POP stars switch up their images to move with the times or grab cash.  Makes sense, whereas these awful revamps remain baffling: 

David Bowie’s Tin Machine period

Bowie ruled the 70s with his androgynous alien look that made guitarist Mick Ronson fear he was going to bum him. Several fashion incarnations later, in the 80s he tried cheap-looking fashion suits. He probably thought he was capturing the zeitgeist – see also Mick Jagger’s solo career – but he looked as if his auntie have given him Burton’s vouchers for Christmas.

Madonna’s conical bra

When Madonna donned the Jean Paul Gaultier conical bra, it was so iconic she couldn’t let it go, and even to this day is squeezing into age-inappropriate corsetry. You didn’t have to stick with that one look, Madge. Darth Vader was iconic, but David Prowse didn’t wear a black cape and mask years later when he went to Tesco.

Status Quo’s denim look

Before discovering denim, the Quo dressed in the psychedelic style of the time. Deciding they weren’t getting laid enough, they switched to a naff jeans-and-waistcoats ‘rock’ look and adopted a new sound: chugging, boring rock that unadventurous music fans adored. As if to underline their commitment to naffness, Rick Parfitt got a biro stuck up his nose during a coke binge.

Kiss’s lucrative goth clown look

For a brief period, Kiss did not look like total bellends but a vaguely normal early-70s band. Then came the make-up, followed by shedloads of cash and groupies.

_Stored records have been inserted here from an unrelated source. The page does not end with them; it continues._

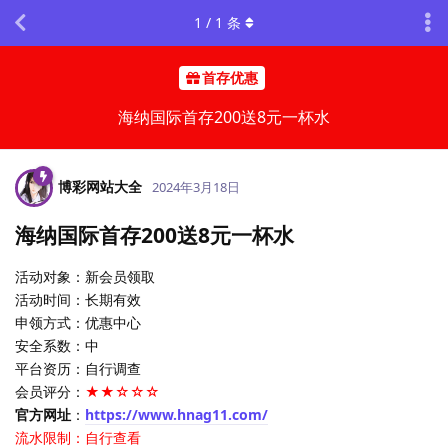
1
/
1
条
首存优惠
海纳国际首存200送8元一杯水
博彩网站大全
2024年3月18日
海纳国际首存200送8元一杯水
活动对象：新会员领取
活动时间：长期有效
申领方式：优惠中心
安全系数：中
平台资历：自行调查
会员评分：
★★☆☆☆
官方网址
：
https://www.hnag11.com/
流水限制：自行查看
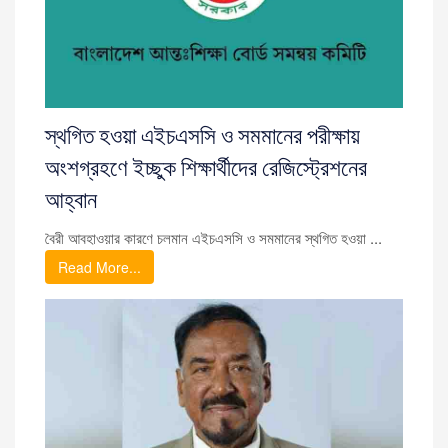
স্থগিত হওয়া এইচএসসি ও সমমানের পরীক্ষায়
অংশগ্রহণে ইচ্ছুক শিক্ষার্থীদের রেজিস্ট্রেশনের
আহ্বান
বৈরী আবহাওয়ার কারণে চলমান এইচএসসি ও সমমানের স্থগিত হওয়া ...
Read More...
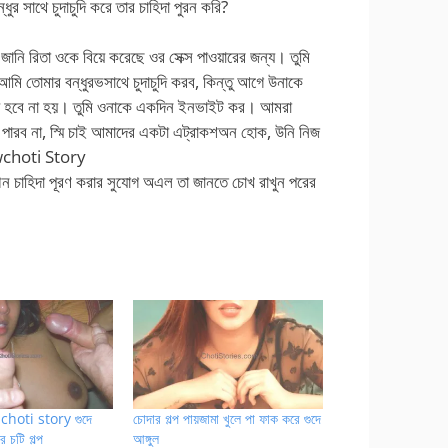
র সাথে চুদাচুদি করে তার চাহিদা পুরন করি?
নি রিতা ওকে বিয়ে করেছে ওর সেক্স পাওয়ারের জন্য। তুমি
োমার বন্ধুরভসাথে চুদাচুদি করব, কিন্তু আগে উনাকে
ুদি হবে না হয়। তুমি ওনাকে একদিন ইনভাইট কর। আমরা
 পারব না, স্মি চাই আমাদের একটা এট্রাকশঅন হোক, উনি নিজ
ewchoti Story
চাহিদা পূরণ করার সুযোগ অএল তা জানতে চোখ রাখুন পরের
hoti story গুদে
চোদার গল্প পায়জামা খুলে পা ফাক করে গুদে
 চটি গল্প
আঙ্গুল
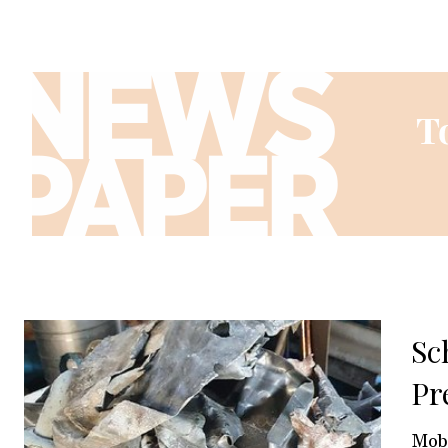
Sc
Pr
Mobi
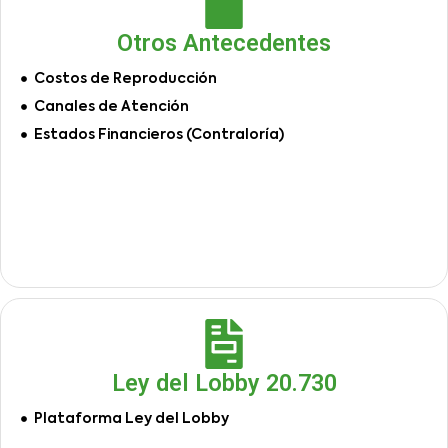
Otros Antecedentes
Costos de Reproducción
Canales de Atención
Estados Financieros (Contraloría)
Ley del Lobby 20.730
Plataforma Ley del Lobby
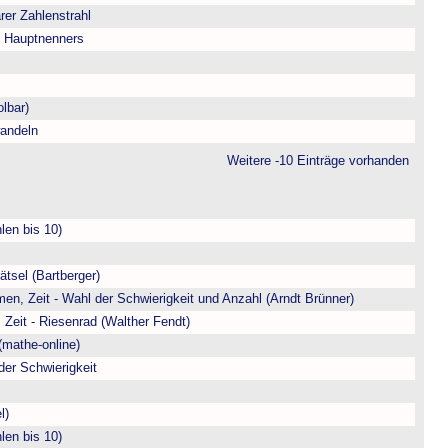
arer Zahlenstrahl
s Hauptnenners
lbar)
andeln
Weitere -10 Einträge vorhanden
len bis 10)
ätsel (Bartberger)
en, Zeit - Wahl der Schwierigkeit und Anzahl (Arndt Brünner)
 Zeit - Riesenrad (Walther Fendt)
(mathe-online)
der Schwierigkeit
l)
len bis 10)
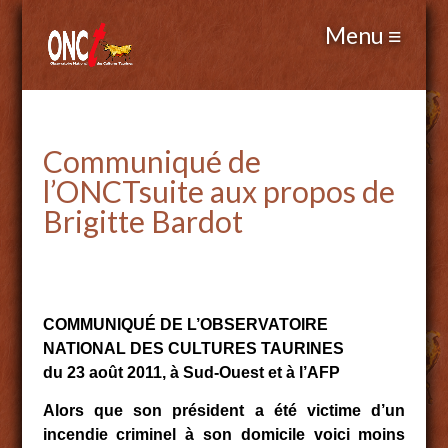
Communiqué de
l’ONCTsuite aux propos de
Brigitte Bardot
COMMUNIQUÉ DE L’OBSERVATOIRE
NATIONAL DES CULTURES TAURINES
du 23 août 2011, à Sud-Ouest et à l’AFP
Alors que son président a été victime d’un
incendie criminel à son domicile voici moins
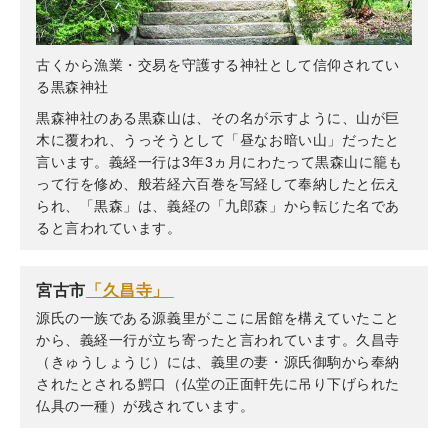
古くから漁業・交易を守護する神社として信仰されてい
る黒森神社
黒森神社のある黒森山は、その名が示すように、山が巨
木に覆われ、うっそうとして「昼なお暗い山」だったと
言います。義経一行は3年3ヵ月にわたって黒森山に籠も
って行を修め、般若経六百巻を写経して奉納したと伝え
られ、「黒森」は、義経の「九郎森」から転じた名であ
ると言われています。
宮古市
「久昌寺」
源氏の一族である源義里がここに居館を構えていたこと
から、義経一行が立ち寄ったと言われています。久昌寺
（きゅうしょうじ）には、義里の妻・源氏御駒から奉納
されたとされる鰐口（仏堂の正面軒先に吊り下げられた
仏具の一種）が残されています。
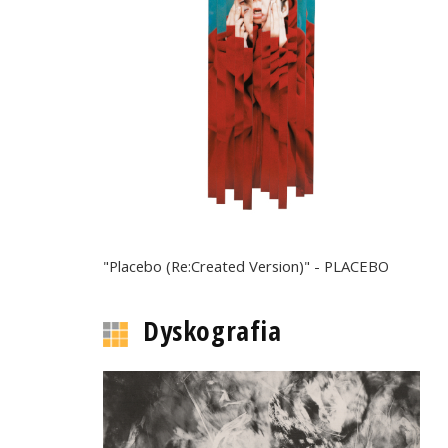
"Placebo (Re:Created Version)" - PLACEBO
Dyskografia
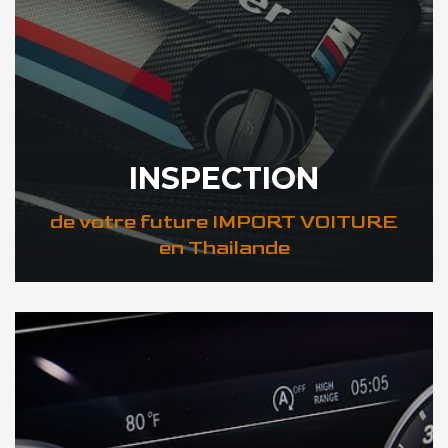
INSPECTION
de votre future IMPORT VOITURE
en Thailande
DÉCOUVREZ VOTRE INSPECTION AUTO en Thailande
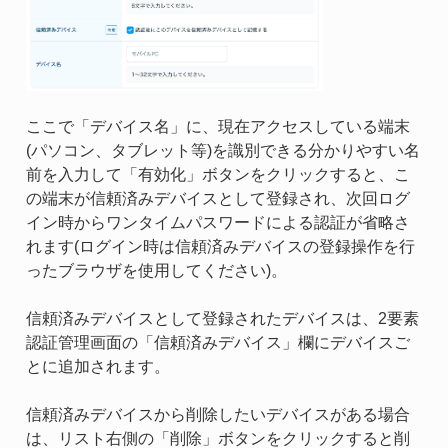
ここで「デバイス名」に、現在アクセスしている端末
(パソコン、タブレット等)を識別できる分かりやすい名
前を入力して「有効化」ボタンをクリックすると、こ
の端末が信頼済みデバイスとして登録され、次回ログ
イン時からワンタイムパスワードによる認証が省略さ
れます(ログイン時は信頼済みデバイスの登録操作を行
ったブラウザを使用してください)。
信頼済みデバイスとして登録されたデバイスは、2要素
認証管理画面の「信頼済みデバイス」欄にデバイスご
とに追加されます。
信頼済みデバイスから削除したいデバイスがある場合
は、リスト右側の「削除」ボタンをクリックすると削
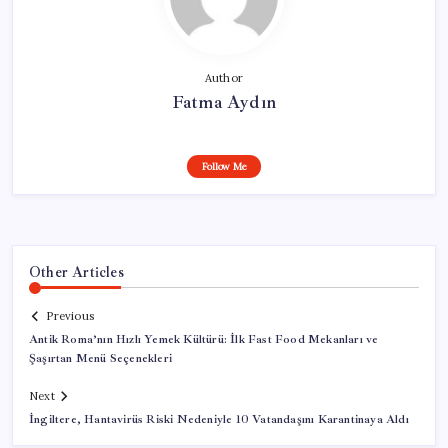
Author
Fatma Aydın
Follow Me
Other Articles
Previous
Antik Roma’nın Hızlı Yemek Kültürü: İlk Fast Food Mekanları ve
Şaşırtan Menü Seçenekleri
Next
İngiltere, Hantavirüs Riski Nedeniyle 10 Vatandaşını Karantinaya Aldı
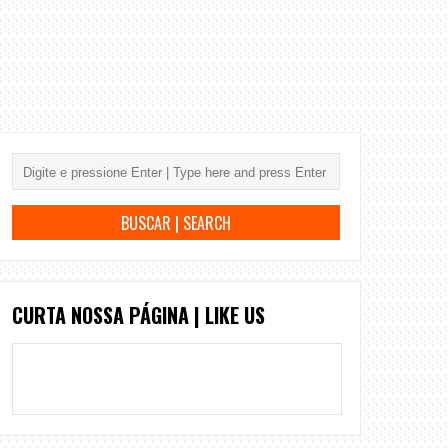
CURTA NOSSA PÁGINA | LIKE US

This means every man trying to get laid has got it wrong; what women really find attractive is a grotesque leotard showing chest hair down to your belly, comical platform boots and gothic clownface.

Heart in the 80s

Hard to believe, but Heart were cool rock chicks in the 70s. Then came a transformation that couldn’t have been more 80s if Roland Rat had joined the band: shoulder pads, fingerless gloves and massive hair. They could still write a decent tune, but looked as if they’d come off some strange 80s soft rock production line that also made Starship.

MC Hammer goes gangster

A strange and obscure chapter in music history. A few years after the global mega-hit U Can’t Touch This, Hammer tried his hand at gangster rap. The album sold poorly and Hammer’s career resolutely went downhill. There’s a cautionary tale for everyone: if you’ve made $33 million from dance-based party rap, don’t sing about killing kids.